A Madeira corre o risco de se tornar um "parque temático tropical" de si própria. Apesar dos sinais evidentes, o discurso oficial continua a negar o rumo tomado:

  • Fala-se em “turismo qualificado” enquanto se incentiva a vinda de cruzeiros e voos low-cost em massa.
  • O Governo elogia o “recorde de dormidas” sem falar dos residentes a viver em carros ou dos enfermeiros a abandonar a região por falta de alojamento acessível.
  • Quem alerta para os riscos é frequentemente acusado de “não querer progresso” ou de “falar mal da Madeira”.

Esta negação é perigosa porque impede a adoção de políticas corretivas. Tal como outros destinos insulares (Baleares, Canárias, Santorini), a Madeira pode estar a aproximar-se do ponto de saturação, e ignorá-lo só agravará o problema.

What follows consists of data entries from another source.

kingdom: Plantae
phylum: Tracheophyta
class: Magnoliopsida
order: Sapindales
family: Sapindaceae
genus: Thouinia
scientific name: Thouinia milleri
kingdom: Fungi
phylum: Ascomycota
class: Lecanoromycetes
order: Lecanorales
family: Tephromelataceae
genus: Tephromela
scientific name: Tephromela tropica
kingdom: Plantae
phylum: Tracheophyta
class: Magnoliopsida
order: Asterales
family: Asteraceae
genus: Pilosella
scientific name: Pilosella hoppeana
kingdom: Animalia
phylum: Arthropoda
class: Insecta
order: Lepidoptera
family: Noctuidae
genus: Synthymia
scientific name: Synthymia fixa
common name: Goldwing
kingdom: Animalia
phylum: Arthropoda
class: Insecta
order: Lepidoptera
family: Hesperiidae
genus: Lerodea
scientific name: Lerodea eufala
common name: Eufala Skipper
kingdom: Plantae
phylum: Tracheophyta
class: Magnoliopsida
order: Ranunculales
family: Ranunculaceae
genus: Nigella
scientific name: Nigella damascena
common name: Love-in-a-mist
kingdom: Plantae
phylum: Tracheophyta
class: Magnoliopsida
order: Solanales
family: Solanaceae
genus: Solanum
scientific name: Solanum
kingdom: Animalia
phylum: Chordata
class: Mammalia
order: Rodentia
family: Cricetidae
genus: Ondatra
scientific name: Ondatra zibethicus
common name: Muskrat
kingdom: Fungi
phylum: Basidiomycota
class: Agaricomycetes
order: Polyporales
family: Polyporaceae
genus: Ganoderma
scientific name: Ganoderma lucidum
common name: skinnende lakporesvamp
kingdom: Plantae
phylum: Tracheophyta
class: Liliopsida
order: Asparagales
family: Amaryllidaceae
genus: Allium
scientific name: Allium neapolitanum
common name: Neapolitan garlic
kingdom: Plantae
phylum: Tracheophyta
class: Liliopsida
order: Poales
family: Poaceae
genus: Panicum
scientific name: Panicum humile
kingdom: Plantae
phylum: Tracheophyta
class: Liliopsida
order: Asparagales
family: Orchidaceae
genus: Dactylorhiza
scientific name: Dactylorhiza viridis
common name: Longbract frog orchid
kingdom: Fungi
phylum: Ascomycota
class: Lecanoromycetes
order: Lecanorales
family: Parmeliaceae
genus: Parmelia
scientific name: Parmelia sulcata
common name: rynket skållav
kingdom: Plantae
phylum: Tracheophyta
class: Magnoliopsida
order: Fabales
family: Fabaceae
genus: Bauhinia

Alternativas Possíveis? A saída não é “fechar a porta” ao turismo, mas sim repensá-lo com coragem:

  • Limites ao número de visitantes diários em áreas sensíveis.
  • Taxas turísticas reais, com reinvestimento em habitação e infraestrutura.
  • Incentivo ao turismo de estadias longas, com mais valor por visitante.
  • Regulação firme do Alojamento Local, priorizando o direito à habitação.
  • Planeamento urbano com critérios ecológicos e sociais, não só turísticos.

A Madeira está numa encruzilhada. Pode continuar a colher os lucros rápidos do turismo massivo, e pagar, em breve, o preço da saturação. Ou pode ter a visão e coragem de preservar o que a torna única, resistindo à tentação de se transformar apenas num destino de selfie e excursão organizada.

A ilha sempre foi resiliente. Mas a pergunta é: será também prudente? Com a negação, não!